Author: Cheryl Pallant
Publisher: Big Table Publishing Co.
ISBN: 978-1-945917-14-1

In 2007 Cheryl Pallant accepted an offer as Visiting Lecturer at Keimyung University in Daegu, South Korea. She had "no images of its landscape and architecture, no familiarity with its language, people, history, or culture" other than that American soldiers fought against communism there in the 1950s.
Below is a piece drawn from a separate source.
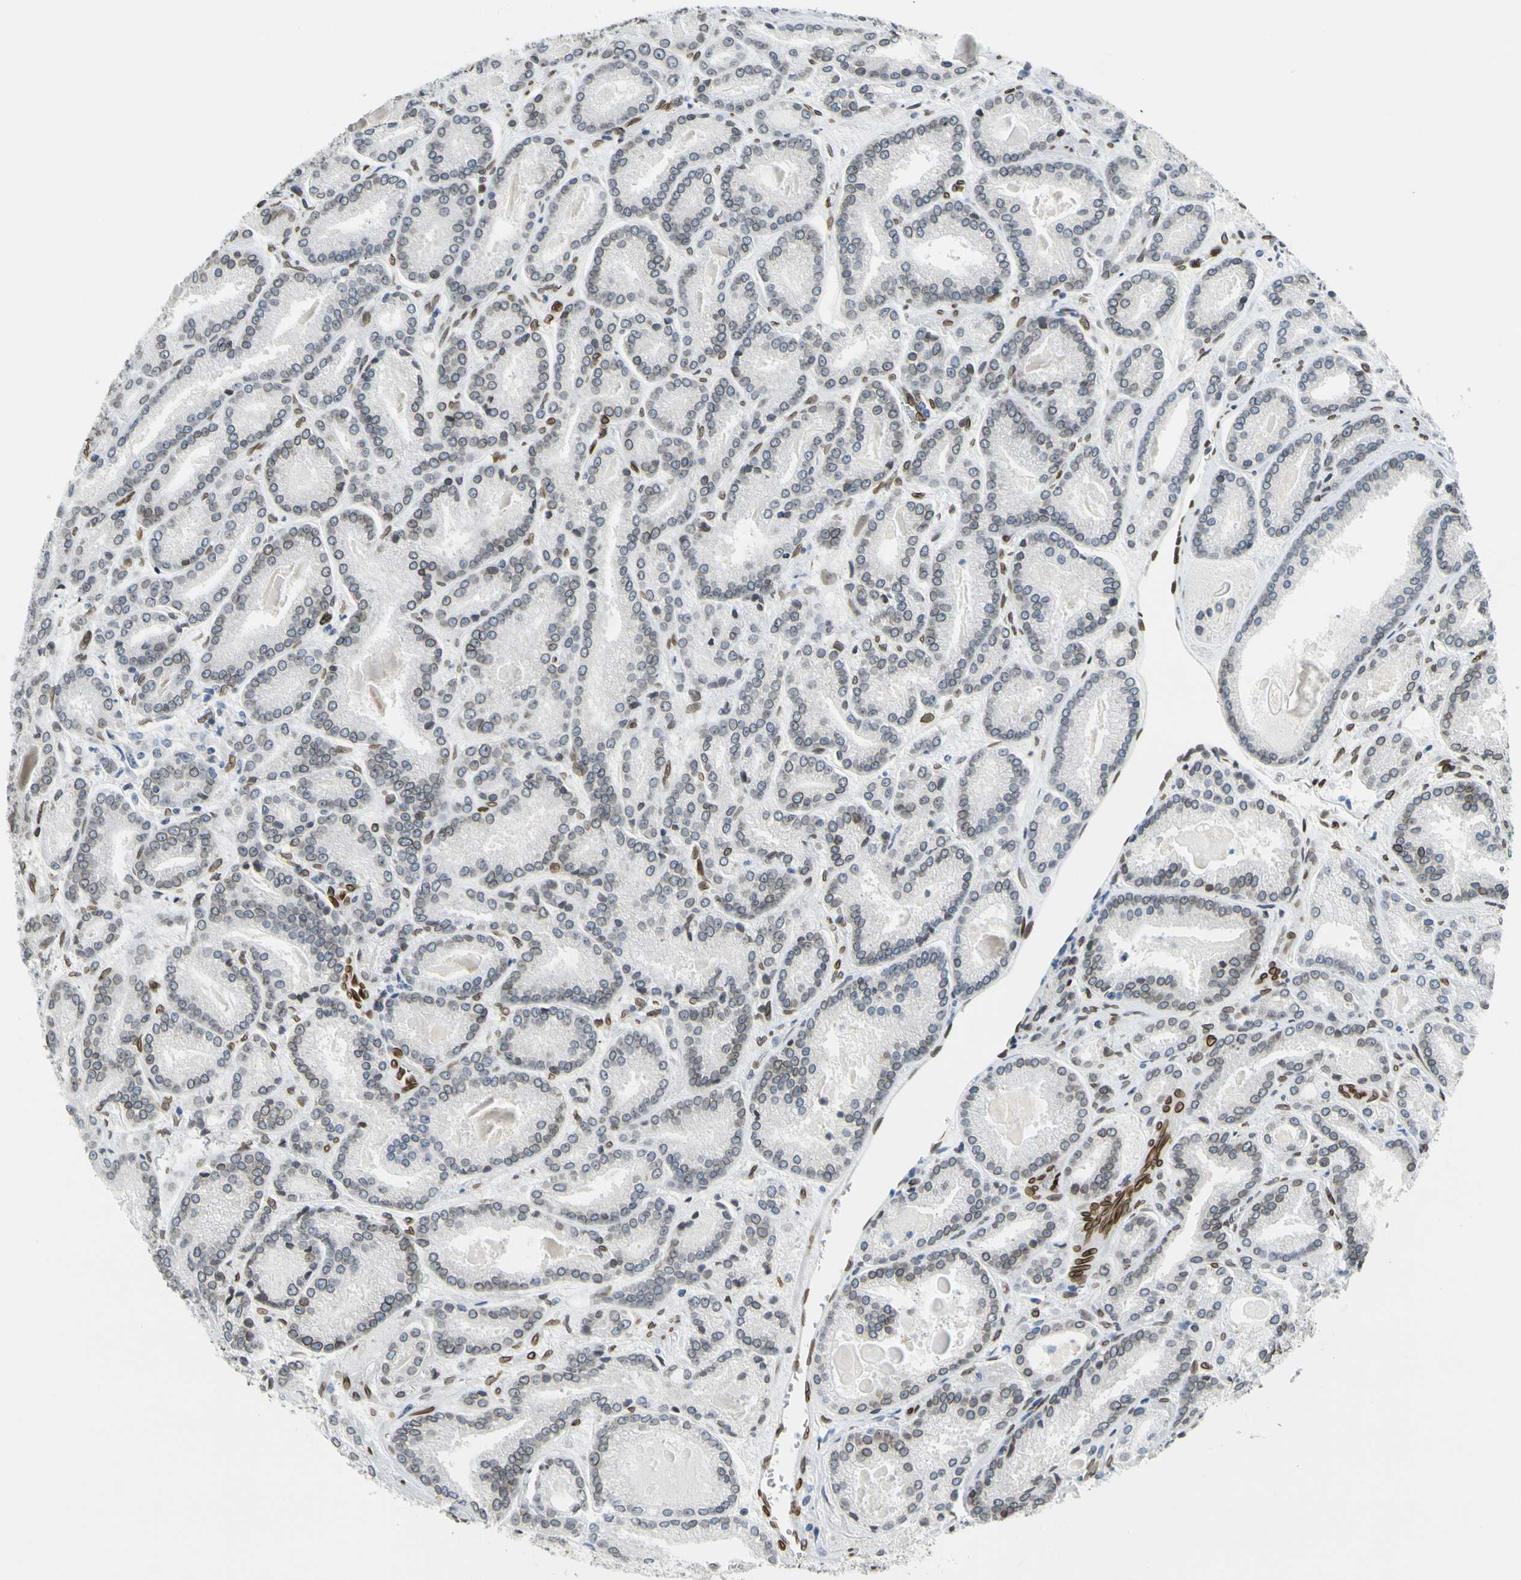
{"staining": {"intensity": "weak", "quantity": "25%-75%", "location": "cytoplasmic/membranous,nuclear"}, "tissue": "prostate cancer", "cell_type": "Tumor cells", "image_type": "cancer", "snomed": [{"axis": "morphology", "description": "Adenocarcinoma, Low grade"}, {"axis": "topography", "description": "Prostate"}], "caption": "Protein staining reveals weak cytoplasmic/membranous and nuclear staining in approximately 25%-75% of tumor cells in prostate cancer.", "gene": "SUN1", "patient": {"sex": "male", "age": 59}}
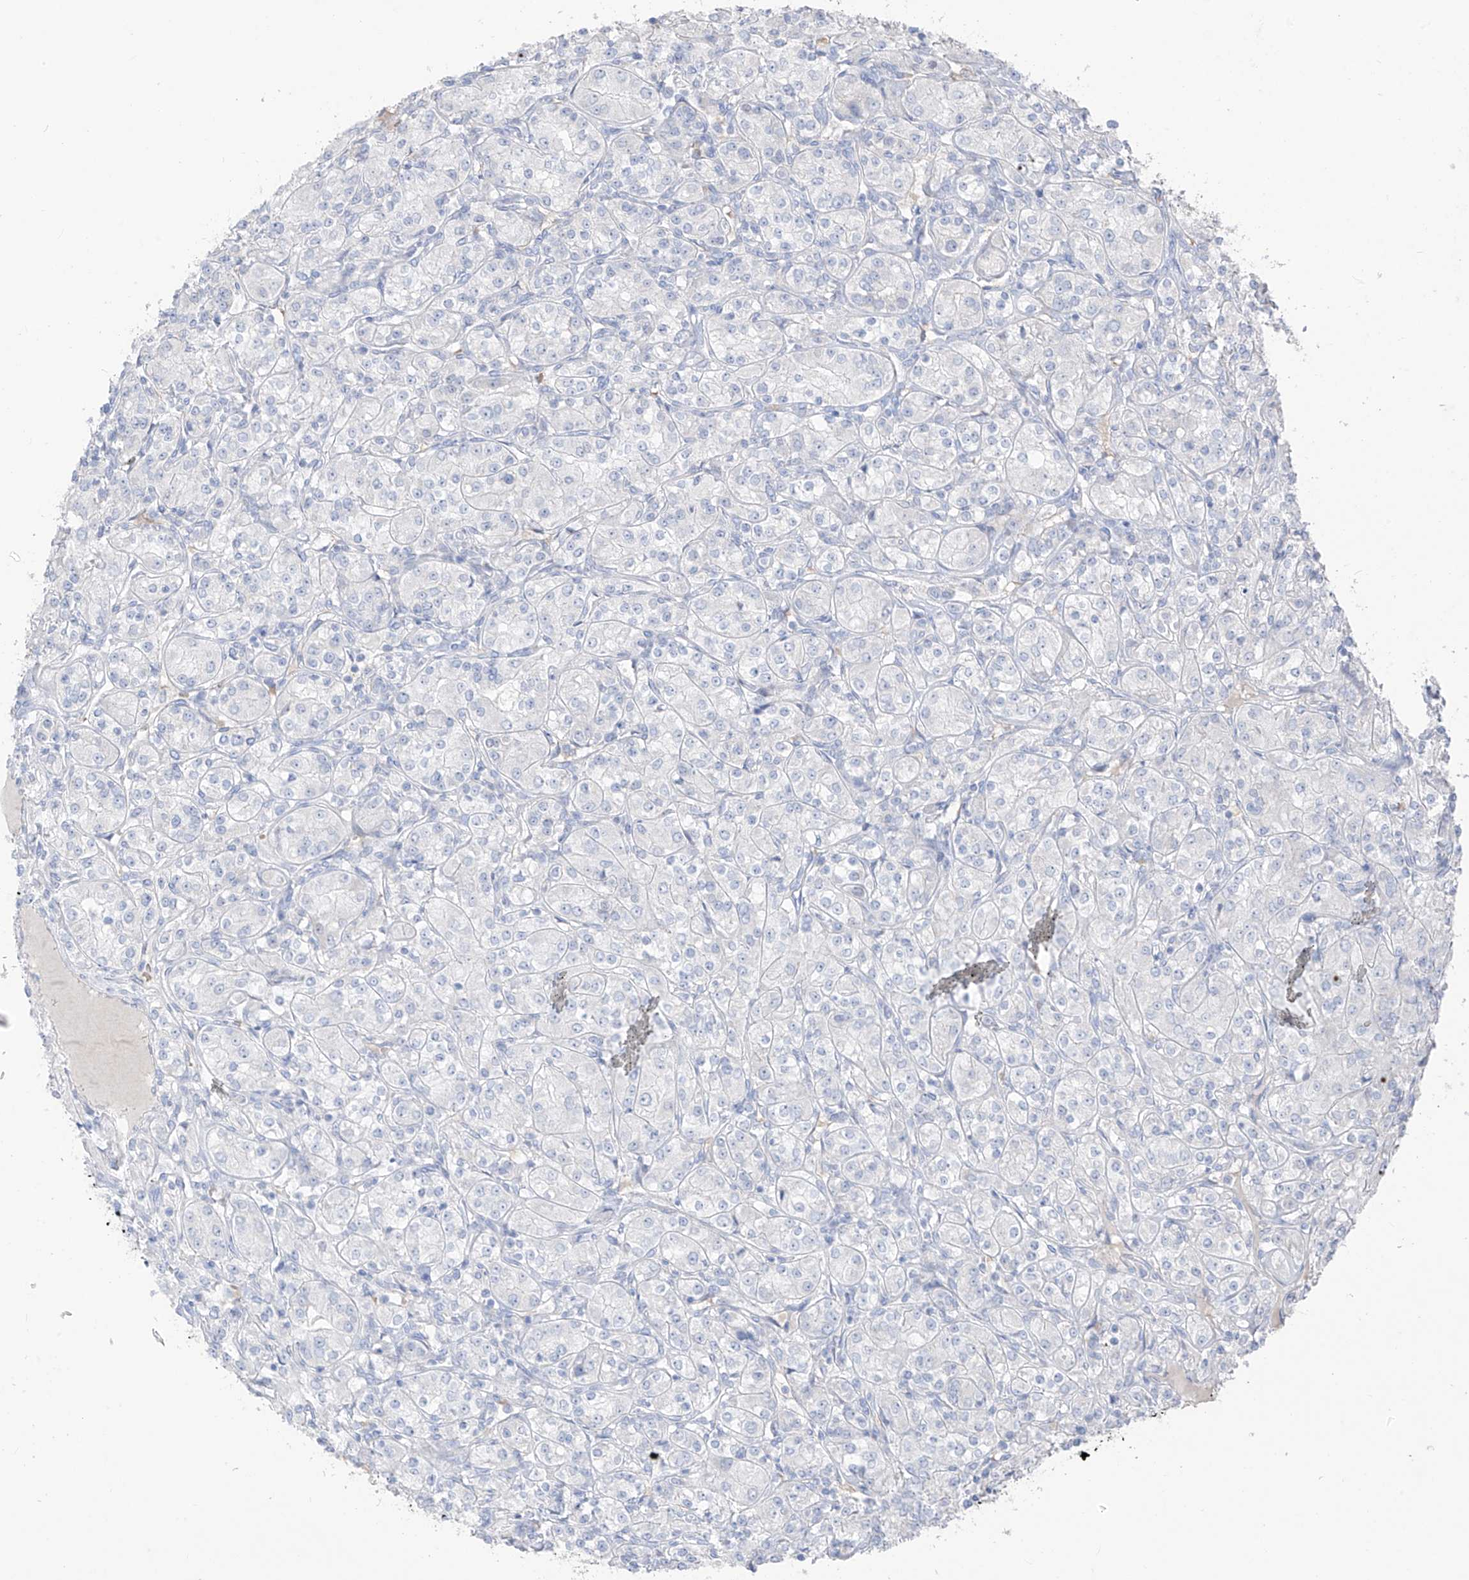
{"staining": {"intensity": "negative", "quantity": "none", "location": "none"}, "tissue": "renal cancer", "cell_type": "Tumor cells", "image_type": "cancer", "snomed": [{"axis": "morphology", "description": "Adenocarcinoma, NOS"}, {"axis": "topography", "description": "Kidney"}], "caption": "An immunohistochemistry (IHC) micrograph of renal cancer (adenocarcinoma) is shown. There is no staining in tumor cells of renal cancer (adenocarcinoma).", "gene": "ASPRV1", "patient": {"sex": "male", "age": 77}}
Pallant, in the middle of a divorce after a 15-year marriage, was moving from Richmond, Virginia, population 223,000 to Daegu, a city of 2.5 million people in south-central Korea. Ginseng Tango is a memoir of her year there.

It joins a tradition of naif Americans who go to a country they know nothing about to teach and write a book to explain the culture, customs, and people to the folks back home. (Learning to Bow: An American Teacher in a Japanese School by Bruce S. Feiler explained Japan.) Because Pallant is such a good writer—she currently teaches writing at the University of Richmond—and because she was a mature woman when she went to Daegu—the book's internal evidence puts her in her late 30s—Ginseng Tango is a superior example of the genre.

That she is in the middle of a divorce, that she comes to Korea with a background of Zen meditation, Buddhist practice, and dance, and that she is open (relatively) about her fears and flaws makes the book more than a simple report of what it's like to spend a year teaching in a Korean university. The title comes from ginseng—"a major ingredient in many a medicinal cocktail. Korean ginseng is known for its potency in treating ailments like high blood pressure, allergies, diabetes, sexual dysfunction, and fatigue"—and her involvement with tango and the people with whom she becomes friendly at tango club.

One of these is a doctor who invites her to his clinic and who tells her "My soul knows yours." He treats her with acupuncture and chiropractics, and says, "Curve spine I straighten." No western doctor "ever offered me a chance of removing the curve, only preventing it from getting worse. Is this the eastward pull I felt from the States, my body somehow clued that the idiopathic conditions contributing to my curvature might be alleviated?" She begins to visit the doctor's clinic regularly and they become friends.

Unfortunately, the doctor is married to a paranoid woman to whom Pallant is an insult and a threat. When the wife calls Pallant's university, the chair of the department, agrees the woman is crazy. However she tells Pallant, "In our culture, regardless of the facts, a woman such as yourself is guilty. You're a foreigner. Rumors and scandals cannot be tolerated at our school. If you don't stop visiting his clinic, we may have to let you go." Pallant's friendship with the doctor, his wife/s attacks run as a thread through the book making it more than a collection of set pieces.

The set pieces include Pallant's initial struggle with a Korean washing machine, a rock-climbing experience, a visit to a public bath, a day with a shaman that includes fascinating background on Korean shamanism, tango lessons, drinking with the ex-pat colleagues from the university, student interactions, Children's Day adventures, and more. She is aware from day one that this is another country. "Already I've sliced up a small orange sphere, thinking it a type of tomato. I added it to my salad sprinkled with soy sauce, not my preferred dressing of olive oil and balsamic vinegar, items which, if available, I have yet to locate. The tomato greatly disappointed, given its true identity as a persimmon, a sweet untomatoey fruit that never passed my lips before."

She comes to realize that she is not, and probably never can be entirely welcome. A colleague who has lived in Korea for seven yers tells her he has yet to make a Korean friend. "Every foreigner I speak with says the same thing. We're treated with civility in the classroom, office, or during mandatory after work drinking parties, but sincere lasting friendship is rare. Koreans welcome us foreigners, but only to a point."

At one point, the doctor introduces her to a group of his (male) friends. A woman schooled in dance, poetry and the arts; able to talk on a wide range of topics; considerate of local etiquette she could almost be a modern gisaeng, Korea's equivalent of geisha. Pallant writes, "A poor fit among my western colleagues and a novelty to the doctor's friends, I don't know where I belong nor what, given the choice, I want. Identities that once held sway in Richmond don't carry the same traction her. Here I exist on the margins, a foreigner in a culture that prizes homogeneity and ancestral purity." At the end of the book, she has returned to the States and is settling into a new home—alone.

Ginseng Tango is an engaging introduction to the culture and society of a country that is in the news regularly but one few of us know much about and Cheryl Pallant is an appealing guide.